Information shown:
────────────────────
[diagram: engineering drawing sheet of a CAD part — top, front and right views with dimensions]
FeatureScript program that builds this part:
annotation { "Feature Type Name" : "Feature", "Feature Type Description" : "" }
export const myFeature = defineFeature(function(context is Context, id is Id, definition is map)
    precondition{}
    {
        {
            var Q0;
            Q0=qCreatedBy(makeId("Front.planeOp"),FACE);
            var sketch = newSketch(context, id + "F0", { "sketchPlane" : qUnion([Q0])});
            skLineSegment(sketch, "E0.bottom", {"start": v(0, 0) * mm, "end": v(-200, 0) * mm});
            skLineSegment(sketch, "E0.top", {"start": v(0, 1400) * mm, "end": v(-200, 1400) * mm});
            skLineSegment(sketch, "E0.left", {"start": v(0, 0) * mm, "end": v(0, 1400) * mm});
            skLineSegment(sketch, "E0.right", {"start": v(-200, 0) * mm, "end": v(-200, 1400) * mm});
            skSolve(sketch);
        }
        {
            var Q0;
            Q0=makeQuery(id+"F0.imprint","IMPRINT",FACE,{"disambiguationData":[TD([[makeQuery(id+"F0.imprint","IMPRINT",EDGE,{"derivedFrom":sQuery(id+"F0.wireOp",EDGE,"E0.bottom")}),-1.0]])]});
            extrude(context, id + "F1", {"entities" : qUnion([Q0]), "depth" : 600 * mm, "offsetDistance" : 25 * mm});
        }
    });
────────────────────
What you need to do: Put the stretch from the start of the material through the line containing "export const myFeature", both ends included, into a Markdown table with the columns Row and Line. Number each line in Row, give its text in Line, and leave out any blank lines.

Output below:
| Row | Line |
|---|---|
| 1 | [diagram: engineering drawing sheet of a CAD part — top, front and right views with dimensions] |
| 2 | FeatureScript program that builds this part: |
| 3 | annotation { "Feature Type Name" : "Feature", "Feature Type Description" : "" } |
| 4 | export const myFeature = defineFeature(function(context is Context, id is Id, definition is map) |